Cope finds fears of computational creativity frustrating, as they belie humanity's arrogance. "We could do amazing things if we'd just give up a little bit of our ego and attempt to not pit us against our own creations – our own computers – but embrace the two of us together and in one way or another continue to grow," he says.
Vico makes a similar point. He compares the situation to the democratization of photography that has occurred in the last 15-20 years with the rise of digital cameras, easy-to-use editing software, and sharing over the Internet. "Computer-composers and browsing/editing tools can make a musicians out of anyone with a good ear and sensibility," he says.
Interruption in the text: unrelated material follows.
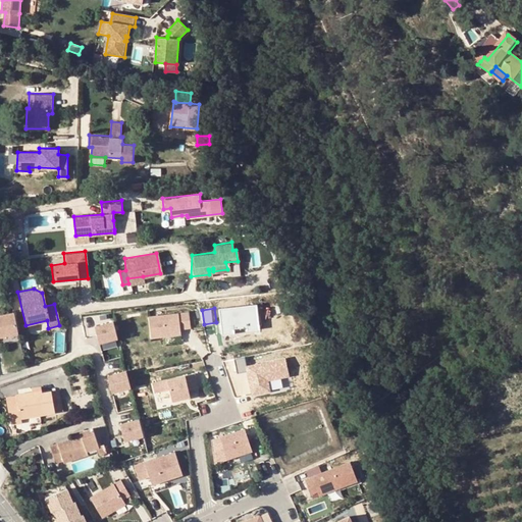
[(185,326),(183,311),(142,316),(145,337),(174,333),(174,327),(185,326)]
Perhaps more exciting, though, is the potential of computer-generated, algorithmically-composed music to work in real time. Impromptu (see the video demonstration below) and various other audio plugins and tools help VJs and other performers to "live code" their performances, while OMax learns a musician's style and effectively improvises an accompaniment, always adapting to what's happening in the sound.
In the world of video games, real-time computer-generated music is a boon because its adaptability suits the unpredictable nature of play. Many games dynamically re-sequence their soundtracks or adjust the tempo and add or remove instrument layers as players come across enemies or move into different parts of the story or environment. A small few – including, most notably, Spore from SimCity and The Sims developer Maxis – use algorithmic music techniques to orchestrate players' adventures.
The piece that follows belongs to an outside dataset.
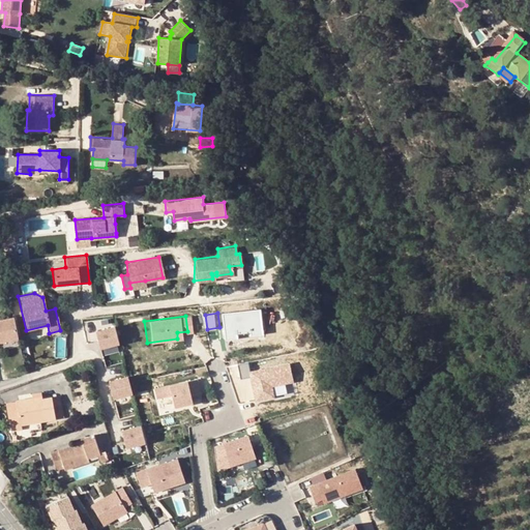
[(0,344),(19,341),(15,320),(0,322),(0,344)]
The composer Daniel Brown went a step further with this idea in 2012 with the Mezzo AI, which composes soundtracks in real time in a neo-Romantic style based on what characters in the game are doing and experiencing. You can see an example of what it produces below.
Other software applications can benefit from this sort of approach, too. There are apps emerging such as Melomics' @life that can compose personalized mood music on the fly. They learn from your behavior, react to your location, or respond to your physiological state.
"We have tested Melomics apps in pain perception with astonishing results," Vico says. He explains that music tuned to a particular situation can reduce pain, or the probability of feeling pain, by distracting patients. And apps are currently being tested that use computer-generated music to help with sleep disorders and anxiety.
"I would not try to sleep with Beethoven's 5th symphony (even if I love it), but a piece that captures your attention and slows down as you fall asleep – that works," Vico says. "We'll see completely new areas of music when sentient devices (like smartphones) control music delivery."